At the end of the day, it's never possible to make everyone happy with available solutions. There are solutions for you out there. You just need to pay for it.
Meanwhile on the Intel side of the fence, Arrow Lake has "only" 20 PCIe 5.0 lanes but USB4 is integrated into the CPU so you don't lose any. And the link between CPU and chipset is a dedicated PCIe 4.0 x8 one, so not only are no lanes or bandwidth wasted, it's also twice as fast as when AMD offers. In short Arrow Lake CPUs, despite having 8 fewer PCIe 5.0 lanes than Zen 4 or 5, have exactly the same number of available 5.0 lanes compared to their competition. Unfortunately the Z890 chipset, despite having 24 PCIe 4.0 lanes, also restricts them to maximum groups of 4...
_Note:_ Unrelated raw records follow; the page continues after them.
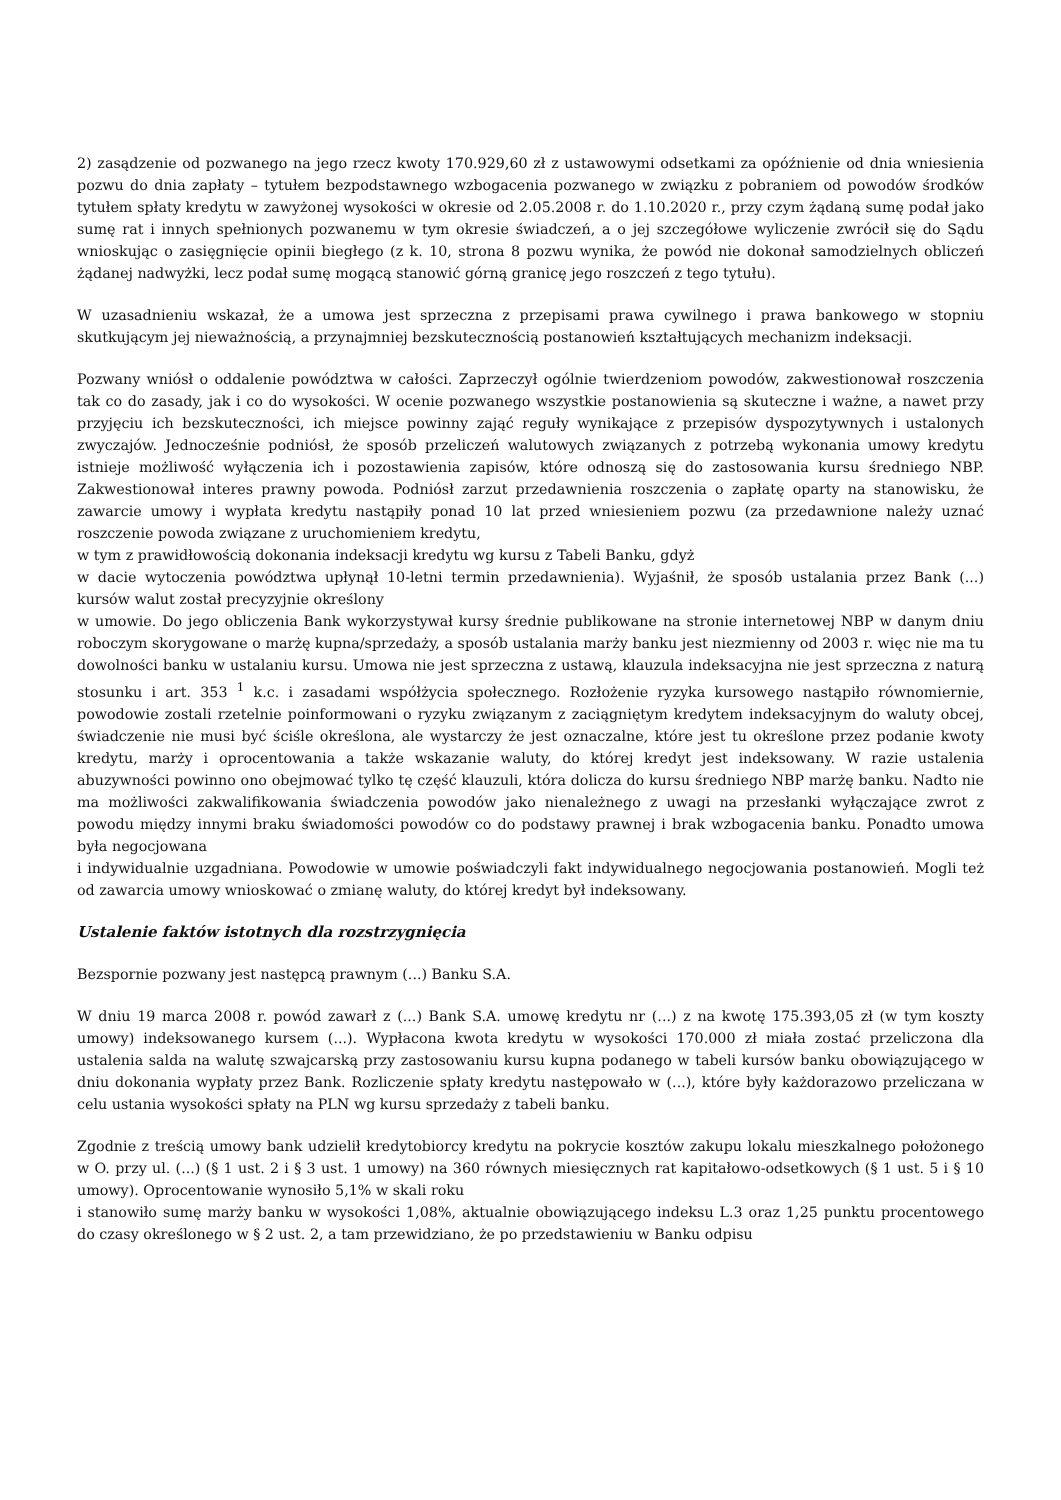2) zasądzenie od pozwanego na jego rzecz kwoty 170.929,60 zł z ustawowymi odsetkami za opóźnienie od dnia wniesienia pozwu do dnia zapłaty – tytułem bezpodstawnego wzbogacenia pozwanego w związku z pobraniem od powodów środków tytułem spłaty kredytu w zawyżonej wysokości w okresie od 2.05.2008 r. do 1.10.2020 r., przy czym żądaną sumę podał jako sumę rat i innych spełnionych pozwanemu w tym okresie świadczeń, a o jej szczegółowe wyliczenie zwrócił się do Sądu wnioskując o zasięgnięcie opinii biegłego (z k. 10, strona 8 pozwu wynika, że powód nie dokonał samodzielnych obliczeń żądanej nadwyżki, lecz podał sumę mogącą stanowić górną granicę jego roszczeń z tego tytułu).
W uzasadnieniu wskazał, że a umowa jest sprzeczna z przepisami prawa cywilnego i prawa bankowego w stopniu skutkującym jej nieważnością, a przynajmniej bezskutecznością postanowień kształtujących mechanizm indeksacji.
Pozwany wniósł o oddalenie powództwa w całości. Zaprzeczył ogólnie twierdzeniom powodów, zakwestionował roszczenia tak co do zasady, jak i co do wysokości. W ocenie pozwanego wszystkie postanowienia są skuteczne i ważne, a nawet przy przyjęciu ich bezskuteczności, ich miejsce powinny zająć reguły wynikające z przepisów dyspozytywnych i ustalonych zwyczajów. Jednocześnie podniósł, że sposób przeliczeń walutowych związanych z potrzebą wykonania umowy kredytu istnieje możliwość wyłączenia ich i pozostawienia zapisów, które odnoszą się do zastosowania kursu średniego NBP. Zakwestionował interes prawny powoda. Podniósł zarzut przedawnienia roszczenia o zapłatę oparty na stanowisku, że zawarcie umowy i wypłata kredytu nastąpiły ponad 10 lat przed wniesieniem pozwu (za przedawnione należy uznać roszczenie powoda związane z uruchomieniem kredytu,
w tym z prawidłowością dokonania indeksacji kredytu wg kursu z Tabeli Banku, gdyż
w dacie wytoczenia powództwa upłynął 10-letni termin przedawnienia). Wyjaśnił, że sposób ustalania przez Bank (...) kursów walut został precyzyjnie określony
w umowie. Do jego obliczenia Bank wykorzystywał kursy średnie publikowane na stronie internetowej NBP w danym dniu roboczym skorygowane o marżę kupna/sprzedaży, a sposób ustalania marży banku jest niezmienny od 2003 r. więc nie ma tu dowolności banku w ustalaniu kursu. Umowa nie jest sprzeczna z ustawą, klauzula indeksacyjna nie jest sprzeczna z naturą stosunku i art. 353 <sup>1</sup> k.c. i zasadami współżycia społecznego. Rozłożenie ryzyka kursowego nastąpiło równomiernie, powodowie zostali rzetelnie poinformowani o ryzyku związanym z zaciągniętym kredytem indeksacyjnym do waluty obcej, świadczenie nie musi być ściśle określona, ale wystarczy że jest oznaczalne, które jest tu określone przez podanie kwoty kredytu, marży i oprocentowania a także wskazanie waluty, do której kredyt jest indeksowany. W razie ustalenia abuzywności powinno ono obejmować tylko tę część klauzuli, która dolicza do kursu średniego NBP marżę banku. Nadto nie ma możliwości zakwalifikowania świadczenia powodów jako nienależnego z uwagi na przesłanki wyłączające zwrot z powodu między innymi braku świadomości powodów co do podstawy prawnej i brak wzbogacenia banku. Ponadto umowa była negocjowana
i indywidualnie uzgadniana. Powodowie w umowie poświadczyli fakt indywidualnego negocjowania postanowień. Mogli też od zawarcia umowy wnioskować o zmianę waluty, do której kredyt był indeksowany.
Ustalenie faktów istotnych dla rozstrzygnięcia
Bezspornie pozwany jest następcą prawnym (...) Banku S.A.
W dniu 19 marca 2008 r. powód zawarł z (...) Bank S.A. umowę kredytu nr (...) z na kwotę 175.393,05 zł (w tym koszty umowy) indeksowanego kursem (...). Wypłacona kwota kredytu w wysokości 170.000 zł miała zostać przeliczona dla ustalenia salda na walutę szwajcarską przy zastosowaniu kursu kupna podanego w tabeli kursów banku obowiązującego w dniu dokonania wypłaty przez Bank. Rozliczenie spłaty kredytu następowało w (...), które były każdorazowo przeliczana w celu ustania wysokości spłaty na PLN wg kursu sprzedaży z tabeli banku.
Zgodnie z treścią umowy bank udzielił kredytobiorcy kredytu na pokrycie kosztów zakupu lokalu mieszkalnego położonego w O. przy ul. (...) (§ 1 ust. 2 i § 3 ust. 1 umowy) na 360 równych miesięcznych rat kapitałowo-odsetkowych (§ 1 ust. 5 i § 10 umowy). Oprocentowanie wynosiło 5,1% w skali roku
i stanowiło sumę marży banku w wysokości 1,08%, aktualnie obowiązującego indeksu L.3 oraz 1,25 punktu procentowego do czasy określonego w § 2 ust. 2, a tam przewidziano, że po przedstawieniu w Banku odpisu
Intel's current chipset is a bit better, I agree, but it's not fundamentally better. It's always a nitpick for nerds. They have integrated Thunderbolt 4, not native USB4, so their PCIe traffic over TB4 port is ~2.8 GB/s, at best, due to PCIe 3.0 x4 link on the PHY and the link overhead, whereas native ASM4242 AMS2464 controllers allow ~3.8 GB/s due to Gen4 x4 support. Those are speeds I get on my USB4 external drive from Akasa.
I agree that dekstop IO can improve, and it will, but there's nothing fundamentally wrong with it for 99% of users.